ACTIVITY: Look through the records below for the line with "2.235000 1.050000 ;". Return that line and each one after it up to and including the line with "2.700000 2.980000 ;", exactly.

THE DATA:

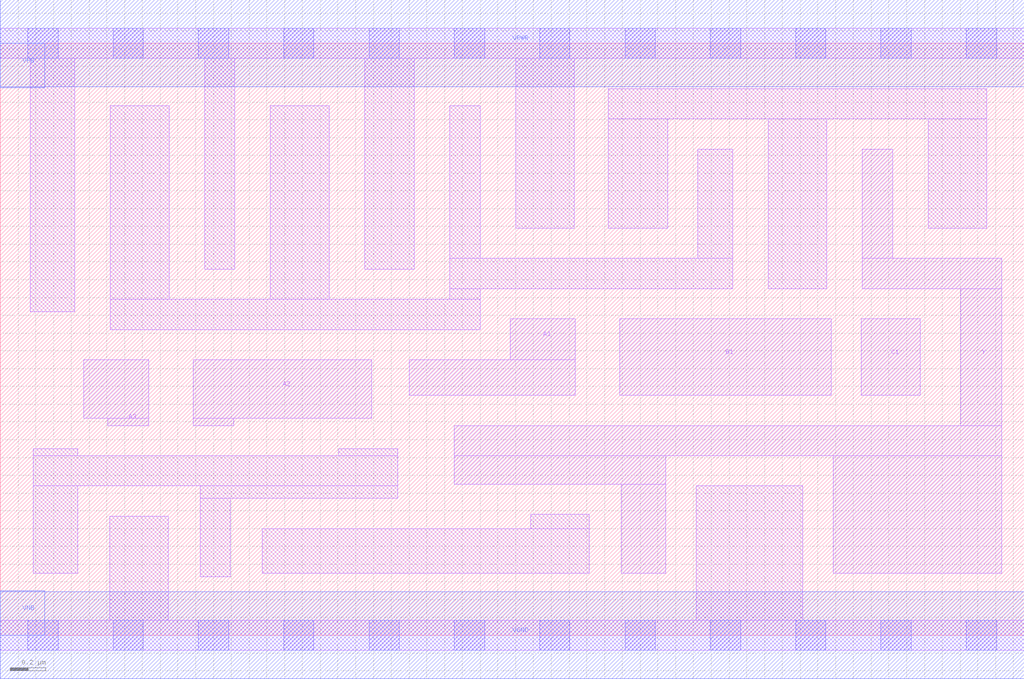
<source format=lef>
# Copyright 2020 The SkyWater PDK Authors
#
# Licensed under the Apache License, Version 2.0 (the "License");
# you may not use this file except in compliance with the License.
# You may obtain a copy of the License at
#
#     https://www.apache.org/licenses/LICENSE-2.0
#
# Unless required by applicable law or agreed to in writing, software
# distributed under the License is distributed on an "AS IS" BASIS,
# WITHOUT WARRANTIES OR CONDITIONS OF ANY KIND, either express or implied.
# See the License for the specific language governing permissions and
# limitations under the License.
#
# SPDX-License-Identifier: Apache-2.0

VERSION 5.5 ;
NAMESCASESENSITIVE ON ;
BUSBITCHARS "[]" ;
DIVIDERCHAR "/" ;
MACRO sky130_fd_sc_hs__a311oi_2
  CLASS CORE ;
  SOURCE USER ;
  ORIGIN  0.000000  0.000000 ;
  SIZE  5.760000 BY  3.330000 ;
  SYMMETRY X Y ;
  SITE unit ;
  PIN A1
    ANTENNAGATEAREA  0.558000 ;
    DIRECTION INPUT ;
    USE SIGNAL ;
    PORT
      LAYER li1 ;
        RECT 2.300000 1.350000 3.235000 1.550000 ;
        RECT 2.870000 1.550000 3.235000 1.780000 ;
    END
  END A1
  PIN A2
    ANTENNAGATEAREA  0.558000 ;
    DIRECTION INPUT ;
    USE SIGNAL ;
    PORT
      LAYER li1 ;
        RECT 1.085000 1.180000 1.315000 1.220000 ;
        RECT 1.085000 1.220000 2.090000 1.550000 ;
    END
  END A2
  PIN A3
    ANTENNAGATEAREA  0.558000 ;
    DIRECTION INPUT ;
    USE SIGNAL ;
    PORT
      LAYER li1 ;
        RECT 0.470000 1.220000 0.835000 1.550000 ;
        RECT 0.605000 1.180000 0.835000 1.220000 ;
    END
  END A3
  PIN B1
    ANTENNAGATEAREA  0.447000 ;
    DIRECTION INPUT ;
    USE SIGNAL ;
    PORT
      LAYER li1 ;
        RECT 3.485000 1.350000 4.675000 1.780000 ;
    END
  END B1
  PIN C1
    ANTENNAGATEAREA  0.447000 ;
    DIRECTION INPUT ;
    USE SIGNAL ;
    PORT
      LAYER li1 ;
        RECT 4.845000 1.350000 5.175000 1.780000 ;
    END
  END C1
  PIN Y
    ANTENNADIFFAREA  0.935400 ;
    DIRECTION OUTPUT ;
    USE SIGNAL ;
    PORT
      LAYER li1 ;
        RECT 2.555000 0.850000 3.745000 1.010000 ;
        RECT 2.555000 1.010000 5.635000 1.180000 ;
        RECT 3.495000 0.350000 3.745000 0.850000 ;
        RECT 4.685000 0.350000 5.635000 1.010000 ;
        RECT 4.850000 1.950000 5.635000 2.120000 ;
        RECT 4.850000 2.120000 5.020000 2.735000 ;
        RECT 5.405000 1.180000 5.635000 1.950000 ;
    END
  END Y
  PIN VGND
    DIRECTION INOUT ;
    USE GROUND ;
    PORT
      LAYER met1 ;
        RECT 0.000000 -0.245000 5.760000 0.245000 ;
    END
  END VGND
  PIN VNB
    DIRECTION INOUT ;
    USE GROUND ;
    PORT
      LAYER met1 ;
        RECT 0.000000 0.000000 0.250000 0.250000 ;
    END
  END VNB
  PIN VPB
    DIRECTION INOUT ;
    USE POWER ;
    PORT
      LAYER met1 ;
        RECT 0.000000 3.080000 0.250000 3.330000 ;
    END
  END VPB
  PIN VPWR
    DIRECTION INOUT ;
    USE POWER ;
    PORT
      LAYER met1 ;
        RECT 0.000000 3.085000 5.760000 3.575000 ;
    END
  END VPWR
  OBS
    LAYER li1 ;
      RECT 0.000000 -0.085000 5.760000 0.085000 ;
      RECT 0.000000  3.245000 5.760000 3.415000 ;
      RECT 0.170000  1.820000 0.420000 3.245000 ;
      RECT 0.185000  0.350000 0.435000 0.840000 ;
      RECT 0.185000  0.840000 2.235000 1.010000 ;
      RECT 0.185000  1.010000 0.435000 1.050000 ;
      RECT 0.615000  0.085000 0.945000 0.670000 ;
      RECT 0.620000  1.720000 2.700000 1.890000 ;
      RECT 0.620000  1.890000 0.950000 2.980000 ;
      RECT 1.125000  0.330000 1.295000 0.770000 ;
      RECT 1.125000  0.770000 2.235000 0.840000 ;
      RECT 1.150000  2.060000 1.320000 3.245000 ;
      RECT 1.475000  0.350000 3.315000 0.600000 ;
      RECT 1.520000  1.890000 1.850000 2.980000 ;
      RECT 1.905000  1.010000 2.235000 1.050000 ;
      RECT 2.050000  2.060000 2.330000 3.245000 ;
      RECT 2.530000  1.890000 2.700000 1.950000 ;
      RECT 2.530000  1.950000 4.120000 2.120000 ;
      RECT 2.530000  2.120000 2.700000 2.980000 ;
      RECT 2.900000  2.290000 3.230000 3.245000 ;
      RECT 2.985000  0.600000 3.315000 0.680000 ;
      RECT 3.420000  2.290000 3.755000 2.905000 ;
      RECT 3.420000  2.905000 5.550000 3.075000 ;
      RECT 3.915000  0.085000 4.515000 0.840000 ;
      RECT 3.925000  2.120000 4.120000 2.735000 ;
      RECT 4.320000  1.950000 4.650000 2.905000 ;
      RECT 5.220000  2.290000 5.550000 2.905000 ;
    LAYER mcon ;
      RECT 0.155000 -0.085000 0.325000 0.085000 ;
      RECT 0.155000  3.245000 0.325000 3.415000 ;
      RECT 0.635000 -0.085000 0.805000 0.085000 ;
      RECT 0.635000  3.245000 0.805000 3.415000 ;
      RECT 1.115000 -0.085000 1.285000 0.085000 ;
      RECT 1.115000  3.245000 1.285000 3.415000 ;
      RECT 1.595000 -0.085000 1.765000 0.085000 ;
      RECT 1.595000  3.245000 1.765000 3.415000 ;
      RECT 2.075000 -0.085000 2.245000 0.085000 ;
      RECT 2.075000  3.245000 2.245000 3.415000 ;
      RECT 2.555000 -0.085000 2.725000 0.085000 ;
      RECT 2.555000  3.245000 2.725000 3.415000 ;
      RECT 3.035000 -0.085000 3.205000 0.085000 ;
      RECT 3.035000  3.245000 3.205000 3.415000 ;
      RECT 3.515000 -0.085000 3.685000 0.085000 ;
      RECT 3.515000  3.245000 3.685000 3.415000 ;
      RECT 3.995000 -0.085000 4.165000 0.085000 ;
      RECT 3.995000  3.245000 4.165000 3.415000 ;
      RECT 4.475000 -0.085000 4.645000 0.085000 ;
      RECT 4.475000  3.245000 4.645000 3.415000 ;
      RECT 4.955000 -0.085000 5.125000 0.085000 ;
      RECT 4.955000  3.245000 5.125000 3.415000 ;
      RECT 5.435000 -0.085000 5.605000 0.085000 ;
      RECT 5.435000  3.245000 5.605000 3.415000 ;
  END
END sky130_fd_sc_hs__a311oi_2

</source>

TASK SOLUTION:
      RECT 1.905000  1.010000 2.235000 1.050000 ;
      RECT 2.050000  2.060000 2.330000 3.245000 ;
      RECT 2.530000  1.890000 2.700000 1.950000 ;
      RECT 2.530000  1.950000 4.120000 2.120000 ;
      RECT 2.530000  2.120000 2.700000 2.980000 ;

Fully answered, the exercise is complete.